Sie berichtet, dass „die Anzahl von Verkehrsunfällen mit Personenschaden sogar zurückgegangen ist“. So wurden zwischen Mai und November dieses Jahres 51 Personen verletzt. Im Vorjahr waren es im gleichen Zeitraum noch 63. Erfasst werden dabei in der polizeilichen Statistik Verkehrsteilnehmer, die bei Unfällen verletzt, schwer verletzt oder gar getötet wurden. Eine Ursache für den Rückgang sei das herunter gesetzte Tempolimit in den Baustellenbereichen. „Bei geringeren Geschwindigkeiten sind die Auswirkungen bei Zusammenstößen ganz andere als bei hohem Tempo“, erklärt Dörte Röhrs.

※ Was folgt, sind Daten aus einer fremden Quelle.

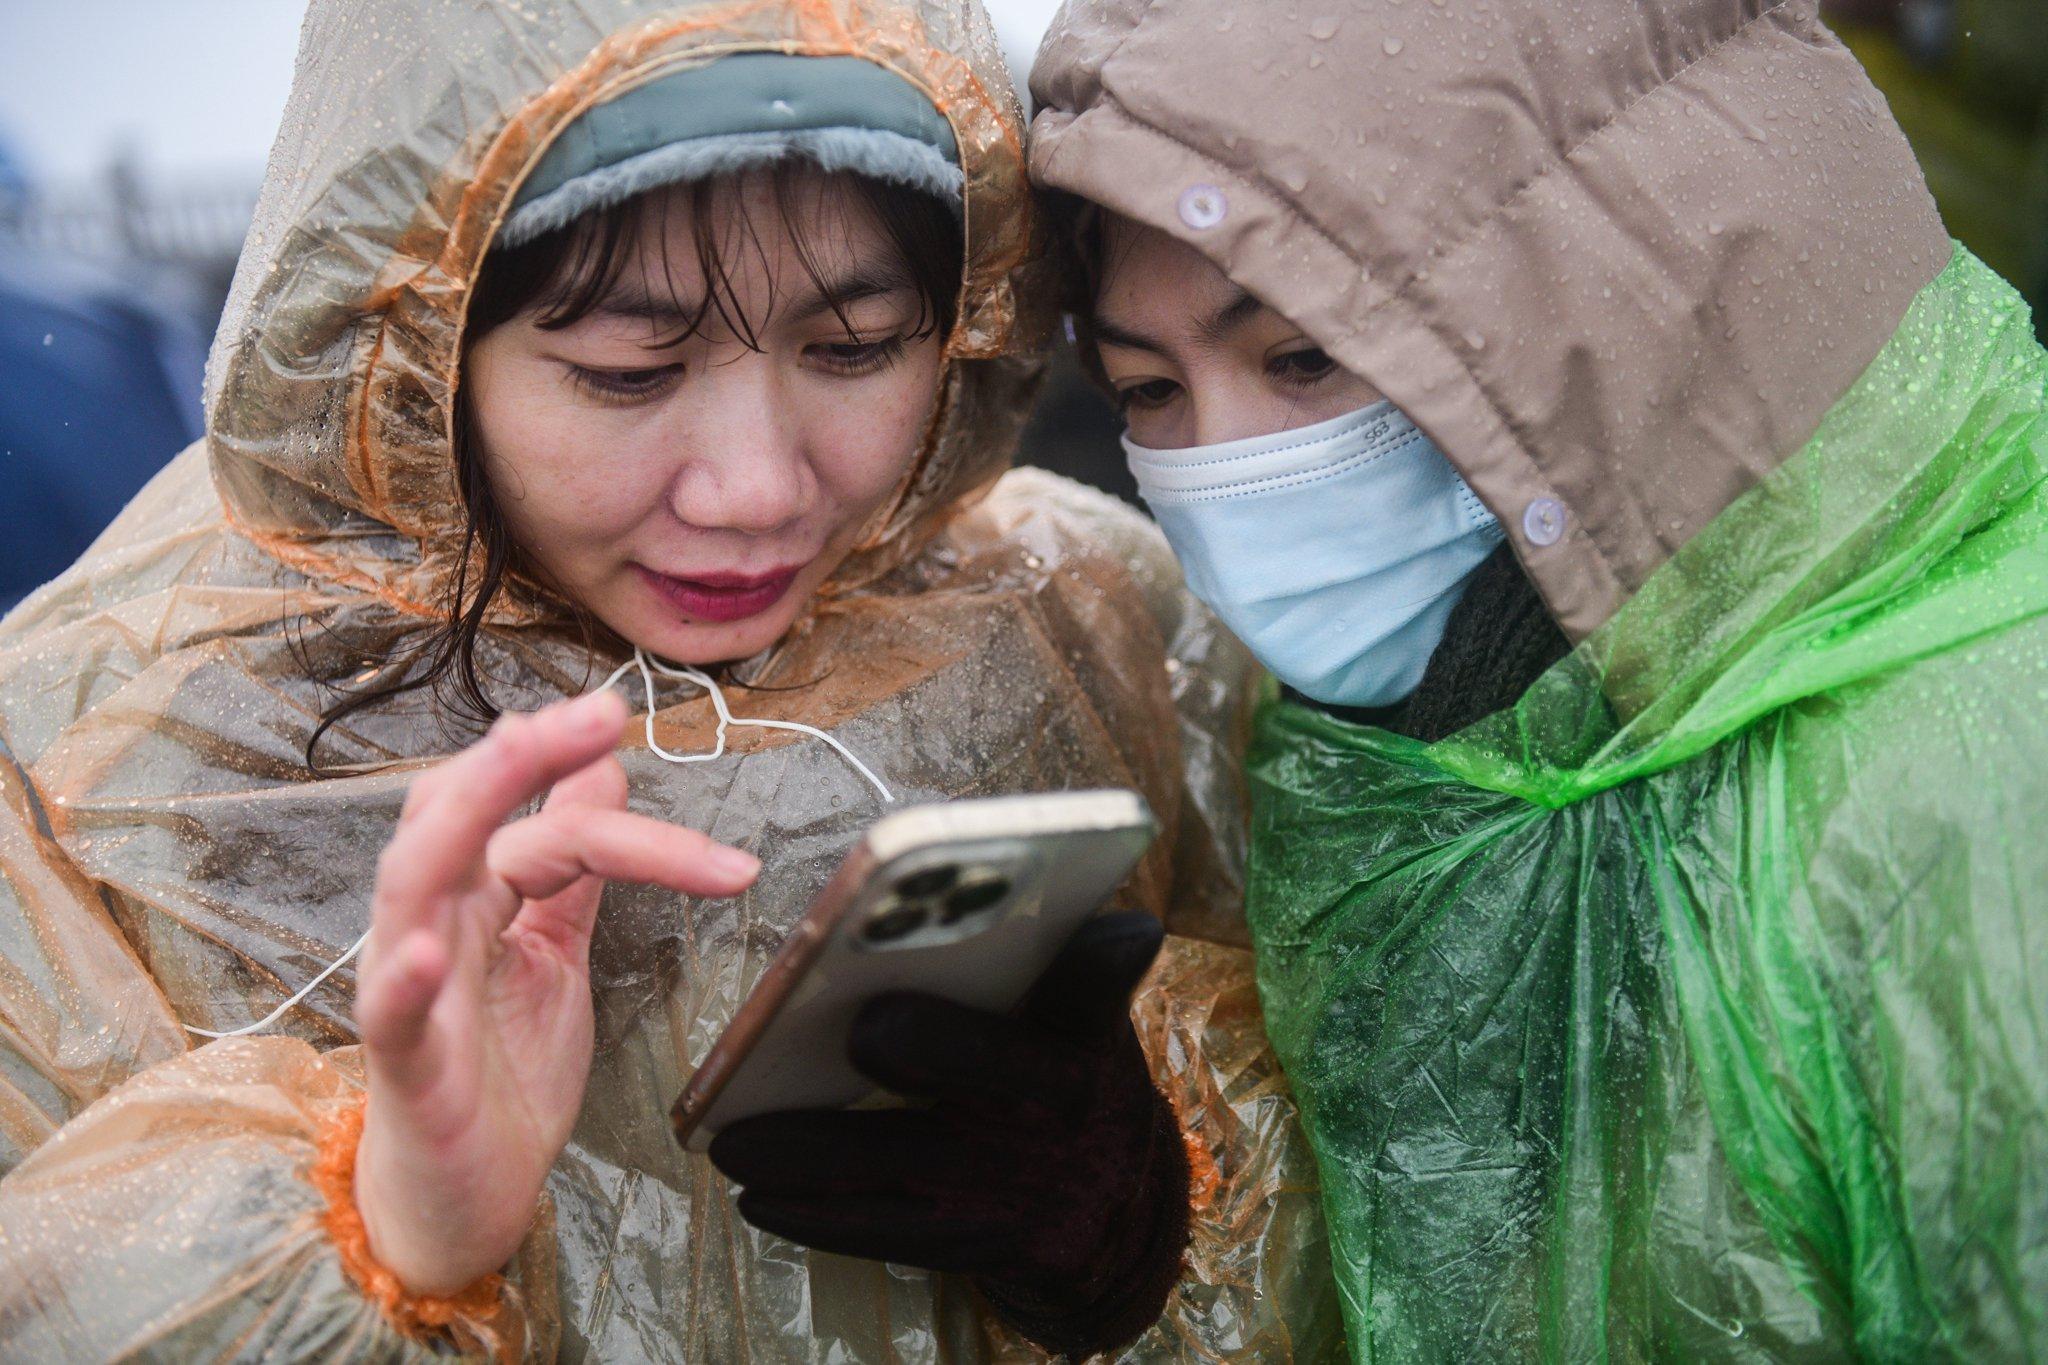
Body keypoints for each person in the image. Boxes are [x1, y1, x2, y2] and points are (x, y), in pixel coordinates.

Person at [0, 1, 1341, 1359]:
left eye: (856, 346)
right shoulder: (101, 758)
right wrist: (392, 1228)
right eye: (627, 374)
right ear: (413, 336)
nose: (757, 486)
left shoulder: (1092, 620)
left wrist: (1151, 1235)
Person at [1030, 0, 2048, 1356]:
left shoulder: (1958, 789)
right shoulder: (1385, 748)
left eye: (1304, 356)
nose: (1230, 465)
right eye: (1149, 389)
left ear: (1580, 300)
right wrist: (1138, 1240)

Appell an Verkehrsteilnehmer: Fahrweise anpassen

Seitens der Polizei hat man seit Beginn der Bauarbeiten – diese sollen noch bis zum Jahr 2022 andauern – auf die betroffenen Strecken „ein waches Auge, die Bereiche stehen sehr in unserem Fokus“, so Dörte Röhrs. Verstärkte Kontrollen gehören dazu ebenso wie die Präsenz auf der Straße. „Baustellen behindern den Verkehrsfluss, gefährliche Situationen können sich hier viel schneller ergeben. Kommt es im Baustellenbereich zu Unfällen, sorgen diese für Stausituationen, die weitere Unfälle provozieren können.“ Gleichzeitig appelliere man immer wieder auch an die Verkehrsteilnehmer, die Fahrweise an die Situation auf der Straße anzupassen. „Gerade in den Bereichen der Baustellen und damit verbunden den verengten Fahrbahnen.“

Monitoring registriert Unfallschwerpunkte

Über das polizeiinterne Monitoring wird die Häufung von Unfällen an bestimmten Schwerpunktstellen registriert. Nehmen die Unfallzahlen an einzelnen Stellen deutlich zu, gibt die Polizei diese Information an die für die Bundesautobahn verantwortliche Sonderunfallkommission weiter. Tätig werden kann die Polizei hier nur beratend. Entscheidungen über die Anpassung der Verkehrsinfrastruktur fällen andere.